We are not saying however that such chaotic civilizations accommodate these forces exclusively: unitary natures in themselves can also arise, which however will be particularly at a disadvantage and, in order to hold firm and keep faithful to a vocation, which in such cases often has the sense of a true mission, are condemned to dissipate a quantity of energy to face the conflicts between soul and body, race and character, inner dignity and rank, etc., that are typical of such civilizations and that the make them, in a normal way, the homeland of all other vocations. But in these cases it is necessary not to forget Seneca’s words, who correctly understood some unhappy circumstances in which a higher spirit can find himself involved in the discomforts and dangers to which he is exposed, or who is in a risky mission or in the line of combat: the most courageous and worthy are chosen for such tasks, while the cowardly and weak can be left to the “comfortable life”.

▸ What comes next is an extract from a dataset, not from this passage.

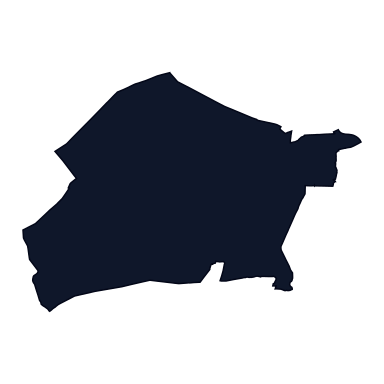 the district of Epe, Gelderland, Netherlands
{"feature_id": "6326949B68676611805057", "entity_name": "Epe", "entity_type": "district", "adm_level": 2, "iso_a3": "NLD", "parent_name": "Netherlands", "parent_adm1": "Gelderland", "projection": "equal_earth", "projection_center": [5.999, 52.327], "detail": "fine", "context": "isolated", "style": "filled", "palette": "ink", "viewbox_px": 384, "rotation_deg": 0, "n_neighbors": 0, "source": "geoboundaries", "source_scale": "gbopen_adm2", "svg_char_len": 5678}
<svg xmlns="http://www.w3.org/2000/svg" viewBox="0 0 384 384"><path d="M283.2,290.0L284.4,290.5L284.8,290.6L285.6,290.6L286.8,290.3L287.7,290.6L288.3,290.6L289.7,290.4L290.2,290.3L291.6,289.6L292.2,289.4L292.2,289.2L292.2,288.4L291.9,287.5L291.8,287.3L291.6,287.1L291.1,286.9L290.9,286.7L290.1,285.8L289.9,285.4L289.8,285.1L289.7,284.8L289.7,284.4L289.8,283.4L289.9,283.1L290.1,282.4L290.2,282.2L290.5,281.9L291.4,281.4L291.6,281.1L292.0,280.3L292.1,280.1L292.2,279.4L292.3,279.1L292.3,278.8L292.6,278.3L292.6,278.1L292.6,276.4L292.5,273.2L292.5,272.9L292.3,272.6L291.4,271.3L290.5,269.9L290.1,268.8L289.2,266.4L288.8,265.4L288.4,264.8L287.9,263.7L287.4,262.7L286.2,260.4L285.5,259.0L285.1,258.1L281.4,250.6L281.2,250.2L281.1,249.7L280.9,248.0L280.9,247.5L281.0,246.3L281.2,245.8L281.6,244.9L282.3,243.4L286.0,234.8L287.4,231.8L288.1,230.3L288.1,230.1L288.2,229.9L289.8,226.3L291.8,221.8L293.3,218.4L294.4,215.8L295.7,213.0L297.8,209.0L298.1,208.2L298.3,207.3L298.5,206.7L299.0,205.4L300.3,202.7L300.7,201.7L301.7,199.5L302.6,198.1L302.8,198.0L302.9,197.8L303.0,197.6L302.9,197.6L304.5,194.8L304.9,194.1L305.0,193.8L305.1,191.1L305.1,189.9L305.2,187.1L305.2,186.5L305.2,185.6L310.0,185.8L311.9,185.8L312.7,185.7L314.3,185.7L314.4,185.8L314.5,185.9L314.6,185.6L314.7,185.9L314.8,185.8L319.1,185.9L320.3,185.9L332.8,186.2L333.1,185.1L333.3,184.6L333.2,184.3L333.2,184.1L333.3,183.7L333.4,183.3L333.8,182.7L334.4,182.1L335.1,181.6L335.4,181.6L335.2,181.1L333.8,180.3L333.4,180.0L333.3,179.6L333.8,179.4L335.2,179.2L335.4,179.2L335.5,178.8L335.7,177.9L335.9,177.3L336.0,176.5L336.3,175.8L336.2,175.5L336.2,175.3L336.9,172.7L336.6,172.6L337.0,170.8L336.9,170.5L336.9,170.2L336.7,169.5L336.2,168.4L335.9,167.4L335.4,167.3L335.4,166.7L335.5,166.0L335.5,165.2L335.6,164.8L335.6,164.1L335.6,163.6L335.6,163.0L335.4,162.9L335.0,162.8L335.7,161.7L336.0,161.2L336.1,160.9L336.1,158.6L336.0,158.2L336.0,157.8L336.1,157.1L336.1,156.8L336.1,156.2L336.0,154.7L336.0,152.7L336.7,152.1L337.4,151.3L337.7,151.1L337.9,150.9L338.7,150.8L338.6,149.6L345.3,148.1L345.5,148.2L346.5,147.9L347.4,147.7L350.8,147.2L353.8,145.9L358.2,143.6L361.0,142.0L360.5,141.1L360.2,140.5L359.5,139.5L359.2,139.2L358.4,138.3L357.8,137.8L357.0,137.2L356.1,136.6L355.4,136.2L354.4,135.7L353.5,135.3L352.5,135.0L351.6,134.8L349.0,134.4L345.4,134.2L344.4,134.0L343.0,133.7L342.4,133.5L341.4,133.1L340.5,132.5L340.0,132.1L339.7,131.8L338.9,130.8L338.5,130.2L338.3,129.7L333.6,131.9L333.8,132.3L334.1,132.9L334.4,133.1L334.1,133.2L334.4,133.7L333.4,133.9L332.5,133.9L328.0,134.1L325.8,134.2L325.6,134.2L323.9,134.3L319.5,134.6L317.1,134.6L314.5,134.8L308.5,135.0L305.3,135.2L305.1,135.3L304.5,135.3L304.4,135.3L304.2,135.6L303.9,136.0L303.9,136.3L302.0,136.9L301.5,137.1L301.3,137.2L300.6,137.9L298.9,139.4L298.7,139.6L298.4,140.1L298.3,140.3L298.1,140.5L297.9,140.6L297.3,140.7L296.3,141.3L295.5,141.6L294.8,141.9L294.1,142.0L293.3,142.1L292.7,142.3L292.1,142.5L290.4,142.8L290.3,140.5L290.4,139.7L290.8,136.8L290.9,135.5L291.3,133.0L291.6,131.1L289.0,132.1L288.1,132.3L287.7,132.5L286.6,133.0L285.1,133.5L281.4,130.4L279.8,129.0L280.9,126.7L276.9,124.7L275.9,124.4L274.6,124.0L257.9,120.4L256.7,119.6L256.6,119.4L254.4,118.7L254.2,118.6L253.7,118.4L253.2,118.3L252.5,118.0L252.1,117.9L245.2,115.0L239.7,112.7L224.7,106.5L223.3,105.8L214.5,101.2L190.4,88.4L177.8,81.9L177.6,81.8L169.7,72.8L169.7,72.7L162.2,74.6L158.3,75.7L157.2,76.0L147.1,80.1L145.3,80.8L143.4,81.4L141.3,82.1L139.6,82.7L138.7,83.0L135.3,84.0L133.5,84.8L127.4,87.8L123.7,89.5L117.9,91.9L117.4,92.1L116.0,93.6L115.5,94.0L113.7,95.8L107.6,102.1L106.8,102.8L98.9,111.0L90.8,119.3L80.3,129.9L71.7,138.6L67.9,142.6L66.8,143.7L66.3,144.1L55.0,151.4L62.9,160.7L74.0,175.3L76.5,178.4L75.1,179.5L71.0,182.8L70.4,183.4L70.1,183.8L68.4,187.7L68.6,187.7L69.1,188.0L69.3,188.2L69.2,188.3L65.8,193.4L62.2,198.6L58.0,202.8L56.9,204.0L51.8,208.4L50.1,209.8L45.1,214.6L35.7,223.4L35.7,223.5L23.0,230.0L23.5,238.0L24.4,240.0L27.6,245.9L28.1,248.8L29.3,257.7L29.6,259.4L29.6,259.5L38.1,270.7L37.9,272.1L37.2,273.3L36.8,273.6L36.6,273.9L36.4,274.1L35.6,274.5L35.1,274.9L34.3,275.4L33.8,275.8L33.4,276.4L33.3,276.7L33.1,277.6L32.8,279.0L32.7,280.3L32.8,281.0L33.4,282.5L34.2,283.7L34.6,284.2L36.3,289.8L38.1,295.4L38.8,297.8L39.6,300.5L40.8,302.1L41.2,304.2L42.7,305.5L44.1,306.4L45.1,307.0L46.0,307.7L47.4,308.7L48.2,309.5L49.0,310.8L49.7,311.3L50.3,310.8L51.0,310.3L51.6,309.8L52.6,308.8L54.2,307.7L55.0,307.2L55.4,306.9L56.0,306.3L57.0,305.5L58.3,304.5L60.7,303.2L74.6,296.0L95.1,291.3L121.9,286.7L131.0,284.5L142.7,281.8L149.9,280.2L157.4,281.1L170.2,282.6L175.1,283.2L178.8,283.6L186.9,283.0L188.9,282.8L189.7,282.9L194.0,282.5L200.1,282.2L203.6,277.5L209.7,269.6L209.8,269.4L209.8,269.2L209.7,269.1L209.7,268.8L210.7,265.5L211.1,264.4L212.5,264.3L212.3,263.7L215.3,263.1L215.8,261.3L216.6,261.5L218.7,261.7L219.8,261.9L220.4,261.8L221.4,261.7L222.2,261.7L223.4,261.5L224.5,262.5L224.7,263.2L224.6,263.7L224.3,264.5L224.1,265.6L223.4,269.3L223.1,270.9L221.6,276.2L220.1,280.7L221.3,281.0L226.0,281.0L233.6,279.5L242.3,278.0L244.1,277.5L244.7,277.6L245.2,277.6L245.8,277.4L246.4,277.1L246.9,277.1L247.0,277.0L247.1,276.9L247.3,277.0L248.5,277.3L249.4,277.4L250.1,277.3L251.9,277.3L252.7,277.1L253.7,277.0L255.5,276.4L256.4,276.2L257.8,276.2L260.7,276.9L260.9,276.6L261.0,276.5L261.1,276.4L264.5,276.4L268.2,276.5L268.4,276.5L272.1,276.5L272.5,276.5L273.1,276.2L273.6,276.3L273.8,276.3L274.0,276.6L275.1,277.0L276.4,278.8L275.2,281.4L274.7,282.3L274.7,282.7L274.7,282.9L274.7,283.0L274.3,283.3L273.3,283.7L272.8,285.9L276.1,286.0L275.5,287.8L275.2,288.9L276.0,288.8L280.6,289.1L282.3,289.6L283.3,289.9L283.2,290.0Z" fill="#0f172a" stroke="#020617" stroke-width="1.5"/></svg>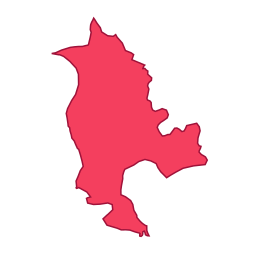 the district of Ughelli South, Delta, Nigeria, rotated 184°
{"feature_id": "59680162B30773939854921", "entity_name": "Ughelli South", "entity_type": "district", "adm_level": 2, "iso_a3": "NGA", "parent_name": "Nigeria", "parent_adm1": "Delta", "projection": "robinson", "projection_center": [5.889, 5.347], "detail": "fine", "context": "isolated", "style": "filled", "palette": "rose", "viewbox_px": 256, "rotation_deg": 184, "n_neighbors": 0, "source": "geoboundaries", "source_scale": "gbopen_adm2", "svg_char_len": 2463}
<svg xmlns="http://www.w3.org/2000/svg" viewBox="0 0 256 256"><g transform="rotate(184 128 128)"><path d="M167.3,231.8L168.8,233.9L169.9,235.2L170.8,232.7L171.5,231.3L172.4,228.6L172.5,226.9L172.5,225.2L172.5,223.5L171.4,220.9L172.0,215.8L173.2,208.7L173.8,207.8L175.5,207.4L179.1,206.2L183.4,205.8L187.2,205.2L191.2,204.4L199.7,201.1L205.6,197.9L206.1,197.8L209.3,197.0L202.0,196.2L201.1,196.3L197.1,194.9L190.6,190.4L183.9,184.1L181.2,178.2L180.6,171.3L180.3,167.7L182.6,157.8L186.1,151.5L189.6,143.2L190.6,138.2L189.4,133.7L188.2,128.2L187.8,125.7L186.2,124.2L185.6,121.1L184.6,118.4L184.2,117.4L183.3,114.0L180.7,111.3L179.2,108.2L177.0,104.1L175.7,103.3L173.6,97.9L171.5,91.7L170.0,86.6L172.6,82.1L174.4,76.2L176.1,71.4L175.3,66.8L175.1,66.0L175.6,64.7L175.1,64.3L175.0,64.2L172.9,65.1L164.6,61.3L160.5,56.6L163.2,55.7L164.5,54.9L163.0,50.3L157.1,49.3L150.6,50.1L149.2,50.4L142.9,51.8L138.4,50.5L138.3,49.7L137.5,45.4L141.9,40.5L142.8,39.7L146.6,35.6L142.2,29.6L137.7,28.6L131.8,27.3L127.6,25.9L123.2,26.3L119.0,26.3L114.3,25.0L113.0,24.7L111.1,24.3L109.4,24.0L108.6,23.4L108.9,22.2L108.7,21.0L107.4,20.8L106.2,21.9L105.9,23.1L106.0,25.4L104.7,26.3L103.9,25.2L103.1,22.7L101.3,21.9L99.5,21.9L101.2,24.9L102.1,27.2L102.5,31.7L103.7,31.9L105.8,33.1L107.6,34.3L109.6,36.0L112.9,39.4L113.2,41.6L116.4,46.3L117.9,52.1L120.3,55.8L123.6,57.9L125.7,59.2L130.4,60.9L130.8,65.7L130.5,70.1L130.3,71.8L129.7,76.9L130.0,80.1L129.2,84.0L128.3,86.6L119.6,91.5L114.9,95.3L108.9,97.8L103.0,96.8L97.4,94.5L95.3,90.4L92.3,86.6L89.4,84.1L86.0,81.1L82.1,84.0L77.1,87.4L70.2,91.7L60.0,94.8L48.5,96.9L46.7,101.5L48.7,104.5L50.9,105.7L52.9,106.6L55.4,108.9L55.4,110.1L54.3,112.8L53.9,114.8L55.8,115.2L57.5,117.6L57.5,123.0L55.9,130.2L57.0,134.2L59.8,137.5L69.6,134.5L70.7,131.3L71.9,128.9L74.0,128.2L76.6,130.2L79.2,131.4L81.5,131.0L82.7,129.0L85.6,124.5L88.0,124.2L90.6,122.9L93.2,122.4L96.6,126.4L98.9,130.6L98.1,133.2L95.9,135.8L93.1,137.9L89.6,140.8L88.7,144.1L90.9,148.5L95.3,149.7L97.8,148.3L102.0,146.5L104.7,147.7L106.0,150.4L106.7,155.1L108.0,156.5L110.5,157.3L111.2,159.0L110.6,162.5L109.9,168.3L111.4,171.3L111.0,173.6L110.0,175.2L108.0,177.1L107.9,179.7L112.1,183.0L112.2,186.2L113.8,187.1L115.4,188.6L117.3,188.3L117.0,189.6L116.6,190.8L115.7,191.9L128.9,196.4L127.5,201.6L130.1,203.2L136.0,205.1L139.6,212.3L145.2,217.8L146.8,220.3L149.1,218.4L154.7,218.6L161.0,222.0L162.6,226.1L166.2,230.3L167.3,231.8Z" fill="#f43f5e" stroke="#9f1239" stroke-width="1.5"/></g></svg>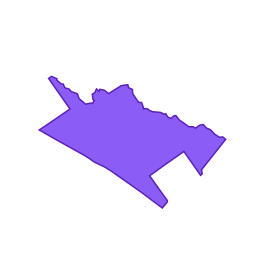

It is not necessary, in any case, to emphasize the importance that the preceding considerations, although unusual for the common mentality of modern man, have for the racial idea and, in general, for the philosophy of civilization, once these exceptional cases are put aside. If a destiny of millennia has led the West to circumstances in which it would be difficult to still find something truly pure, intact, differentiated and traditional, to establish firm limits again, by any means, even with the harshest, is an endeavor whose beneficial effects perhaps at first sight may not be perceptible to everyone, but that nevertheless will not be found lacking in subsequent generations, through the effect of the secret way joining the visible with the invisible and the world with the “superworld”.
Although I do not understand all of what is being said, nevertheless it touches me. I would appreciate some practical guidance on what can be done by those who do not feel themselves to be “in their own home”.